The Civil Aviation Organisation of Iran (CAOI) said the Russian-made missiles were launched from the north.
But it added that "the impact of these missiles" was still being assessed.
Iran's armed forces have said they fired at Ukraine International Airlines flight PS752 by mistake on 8 January, killing all 176 people on board.
For the first three days after the tragedy, they denied any responsibility and the CAOI suggested there had been a technical failure.
But as evidence mounted, the Revolutionary Guards' Aerospace Force said the operator of an air defence system had mistaken the Boeing 737-800 for a US cruise missile and fired at it.
Iran's air defences had been on high alert at the time because the country had just fired ballistic missiles at two US bases in Iraq in retaliation for the killing of top Iranian general Qasem Soleimani in a US drone strike in Baghdad.
What's the latest on Iran's investigation?
In its second preliminary report on flight PS752, the CAOI identified the surface-to-air missiles fired at flight PS752 as coming from a Tor-M1 system, which Nato calls the SA-15 "Gauntlet".
However, the report stopped short of blaming the missiles for the crash, saying "the impact of these missiles on the accident and the analysis of this action is under investigation".
Security camera footage circulated on social media had suggested that the plane was struck by two missiles within 23 seconds, shortly after taking off from Imam Khomeini International Airport.
Two unverified photographs purportedly taken near the crash site, also shared on social media, had meanwhile appeared to show the debris of an anti-aircraft missile.
The CAOI report also said Iranian investigators had found it "impossible" to read the plane's flight data and cockpit voice recorders - commonly known as the "black boxes" - because they were too advanced.
They therefore sent a request for the equipment required to France's BEA air accident investigation agency and the US National Transportation Safety Board (NTSB).
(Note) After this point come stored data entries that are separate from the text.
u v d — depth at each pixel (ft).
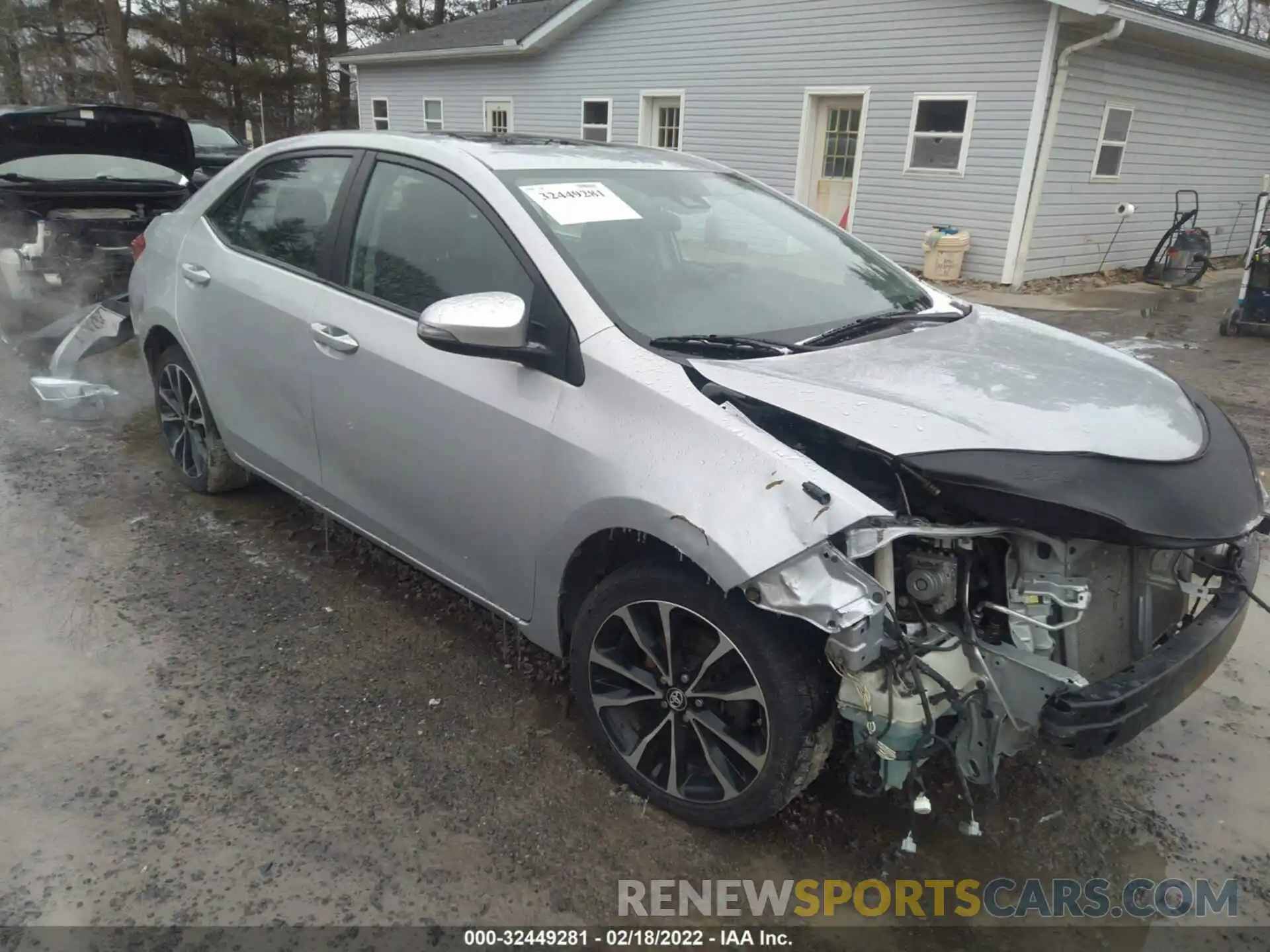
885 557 6.85
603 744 8.58
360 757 8.79
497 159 9.84
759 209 11.27
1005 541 7.04
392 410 9.62
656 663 7.90
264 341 11.41
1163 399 8.16
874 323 9.43
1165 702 6.79
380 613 11.36
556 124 56.90
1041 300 36.63
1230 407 21.24
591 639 8.32
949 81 38.58
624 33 51.01
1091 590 7.13
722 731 7.62
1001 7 36.24
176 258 13.44
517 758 8.86
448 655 10.51
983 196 38.81
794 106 44.34
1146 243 45.93
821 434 7.14
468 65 61.52
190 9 96.89
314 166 11.51
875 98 41.22
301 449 11.35
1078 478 6.57
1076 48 34.91
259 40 97.86
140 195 22.81
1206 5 86.17
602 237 9.14
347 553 12.85
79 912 7.00
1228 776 8.93
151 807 8.07
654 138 51.88
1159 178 44.60
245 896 7.20
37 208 21.57
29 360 21.95
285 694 9.71
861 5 40.57
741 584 6.70
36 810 7.98
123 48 86.74
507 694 9.84
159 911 7.04
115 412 18.71
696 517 6.95
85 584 11.79
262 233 12.03
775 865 7.73
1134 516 6.45
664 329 8.39
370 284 10.21
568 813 8.19
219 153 44.50
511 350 8.01
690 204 10.50
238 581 12.01
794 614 6.51
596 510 7.72
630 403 7.66
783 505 6.68
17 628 10.75
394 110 69.21
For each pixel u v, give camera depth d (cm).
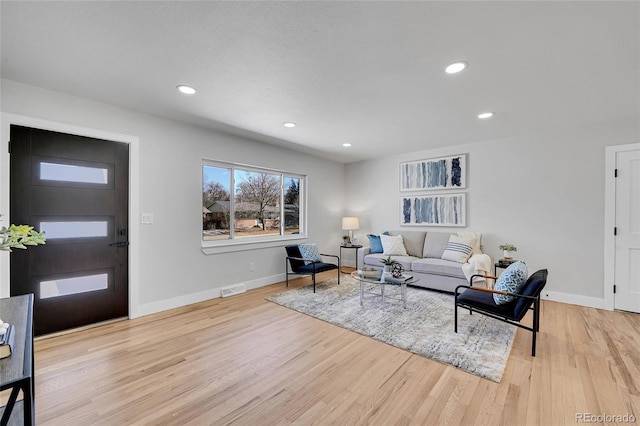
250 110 302
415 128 365
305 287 437
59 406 165
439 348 237
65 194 265
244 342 249
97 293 285
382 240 497
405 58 199
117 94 261
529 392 179
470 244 412
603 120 332
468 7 148
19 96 237
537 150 384
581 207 353
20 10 149
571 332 268
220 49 188
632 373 198
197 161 362
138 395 176
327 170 574
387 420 156
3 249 124
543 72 217
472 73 220
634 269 322
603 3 144
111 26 164
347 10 150
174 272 340
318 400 173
However, neither had "so far responded positively", the CAOI added.
"If the appropriate supplies and equipment are provided, the information can be taken out and reconstructed in a short period of time," it noted.
The Boeing 737-800 was designed and built in the US, while the plane's engine was designed by CFM International, a French-American venture owned by Safran and General Electric.
What have other countries said?
In a telephone call on Sunday, representatives of Ukraine and four other countries which lost citizens in the tragedy - Canada, Sweden, Afghanistan and the UK - agreed Iran had been "co-operating with foreign experts in the investigation to date".
But they also emphasised that it was "imperative that Iran allow for a thorough and credible international safety investigation into the causes of the crash" and that it "assume full responsibility, including by providing compensation".
The five countries also called on Iran to "move the black boxes to a facility with all of the technology and expertise required to quickly and reliably download and analyse the data without delay", as prescribed by international conventions.
On Saturday, the head of the CAOI's accident investigations unit, Hassan Rezaeifar, was quoted by the semi-official Tasnim news agency as saying the black boxes would be sent to Ukraine. But the following day Mr Rezaeifar told the state news agency, Irna: "We have no plans to send them out."
Canadian Prime Minister Justin Trudeau told reporters in Winnipeg on Tuesday that Iran did not have the technological capacity or the expertise to analyse the black boxes properly.
"There has been broad consensus in the international community that France would be the right place to send those boxes, [and] we continue to pressure Iran to do just that," he said.
Mr Trudeau announced on Saturday that the Canadian government would give 25,000 Canadian dollars ($19,100; £14,700) to the families of the 57 victims who were Canadian citizens and the 29 others who were permanent residents to help with their immediate needs.